Ok, thanks. That was my problem. Also, I read your book and enjoyed it
very much. Is this the forum where I could bring up an issue I found with
the Tika-JAX-RS server?
On Mon, Sep 30, 2013 at 10:45 AM, Jukka Zitting <ju...@gmail.com>wrote:
> Hi,
>
> On Mon, Sep 30, 2013 at 10:36 AM, kevin slote <ks...@gmail.com> wrote:
> > InputStream in= attachment.getFileInputStream();
> > [...]
> > String mime = tika.detect(in);
>
> See the javadocs [1]: "If the document stream supports the mark
> feature, then the stream is marked and reset to the original position
> before this method returns"
>
> I believe the stream you're using does not support the mark feature
> (see [2]), which makes it impossible for Tika to restore the original
> state of the stream once type detection is done.
>
> Using BufferedInputStream [3] should fix your problem:
>
> InputStream in= new
> BufferedInputStream(attachment.getFileInputStream());
>
> [1]
> http://tika.apache.org/1.4/api/org/apache/tika/Tika.html#detect(java.io.InputStream)
> [2]
> http://docs.oracle.com/javase/7/docs/api/java/io/InputStream.html#mark(int)
> [3]
> http://docs.oracle.com/javase/7/docs/api/java/io/BufferedInputStream.html
>
> BR,
>
> Jukka Zitting
>
Re: problem with the inputstream after calling the detect(InputStream
in) method
Posted by Jukka Zitting <ju...@gmail.com>.
Hi,
On Mon, Sep 30, 2013 at 10:36 AM, kevin slote <ks...@gmail.com> wrote:
> InputStream in= attachment.getFileInputStream();
> [...]
> String mime = tika.detect(in);
See the javadocs [1]: "If the document stream supports the mark
feature, then the stream is marked and reset to the original position
before this method returns"
I believe the stream you're using does not support the mark feature
(see [2]), which makes it impossible for Tika to restore the original
state of the stream once type detection is done.

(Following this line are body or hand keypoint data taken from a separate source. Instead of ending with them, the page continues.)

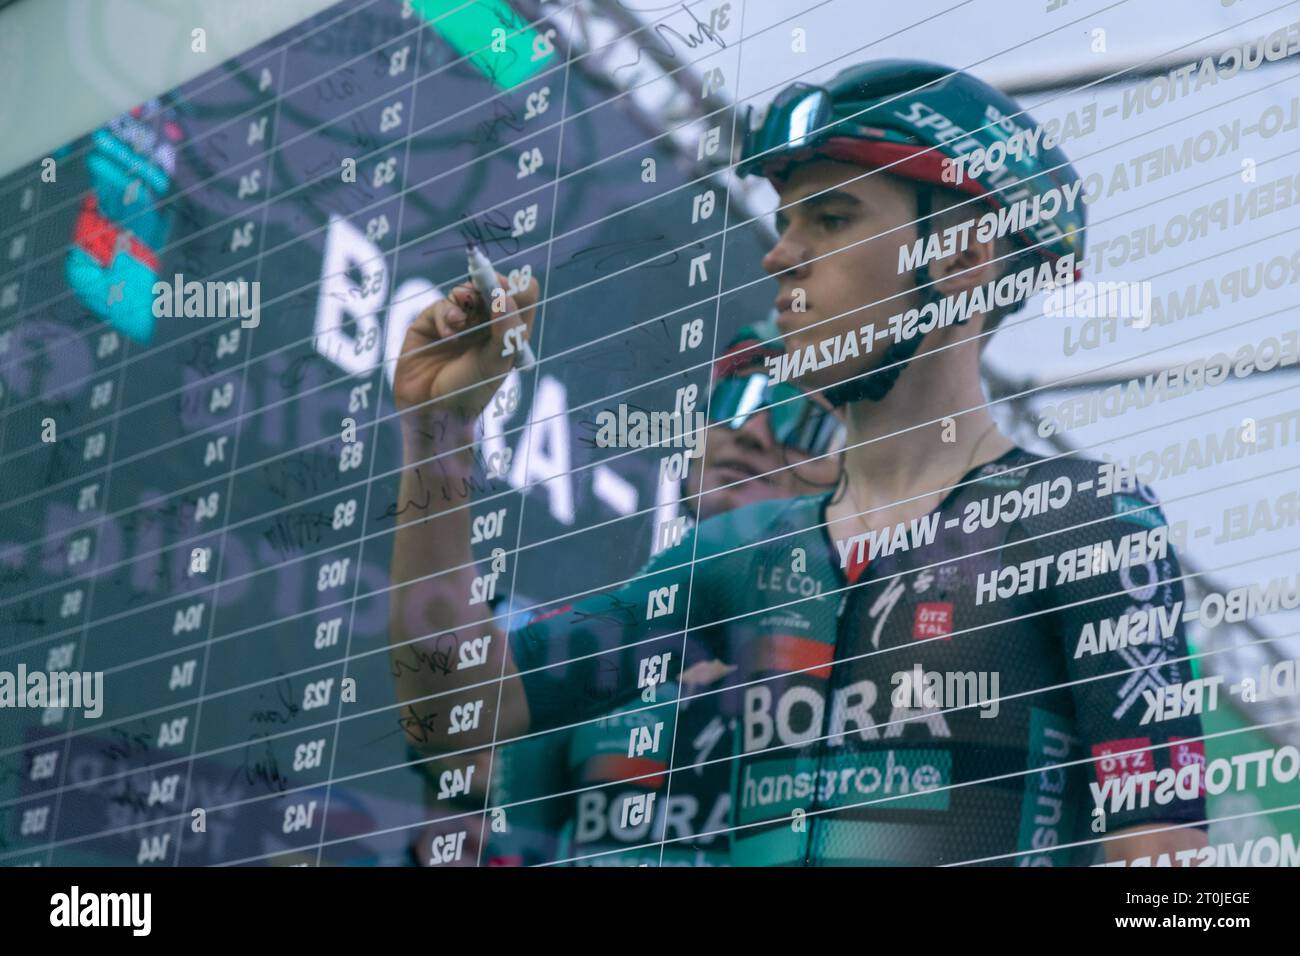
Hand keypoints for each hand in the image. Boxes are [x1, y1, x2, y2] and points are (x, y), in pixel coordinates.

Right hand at [393, 272, 538, 426]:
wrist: (432, 411)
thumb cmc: (471, 391)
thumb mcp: (496, 362)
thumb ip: (505, 329)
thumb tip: (504, 296)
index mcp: (510, 331)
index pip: (523, 295)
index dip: (516, 287)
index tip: (504, 292)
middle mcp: (486, 323)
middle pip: (492, 285)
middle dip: (487, 286)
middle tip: (482, 291)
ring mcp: (459, 321)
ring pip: (465, 291)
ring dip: (464, 301)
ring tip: (459, 324)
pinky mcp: (432, 322)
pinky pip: (442, 305)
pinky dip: (446, 315)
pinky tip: (447, 335)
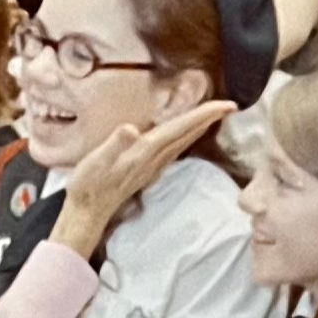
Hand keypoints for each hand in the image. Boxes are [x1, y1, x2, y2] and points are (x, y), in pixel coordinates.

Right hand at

Using BufferedInputStream [3] should fix your problem:
InputStream in= new BufferedInputStream(attachment.getFileInputStream());
[1] http://tika.apache.org/1.4/api/org/apache/tika/Tika.html#detect(java.io.InputStream)
[2] http://docs.oracle.com/javase/7/docs/api/java/io/InputStream.html#mark(int)
[3] http://docs.oracle.com/javase/7/docs/api/java/io/BufferedInputStream.html
BR,
Jukka Zitting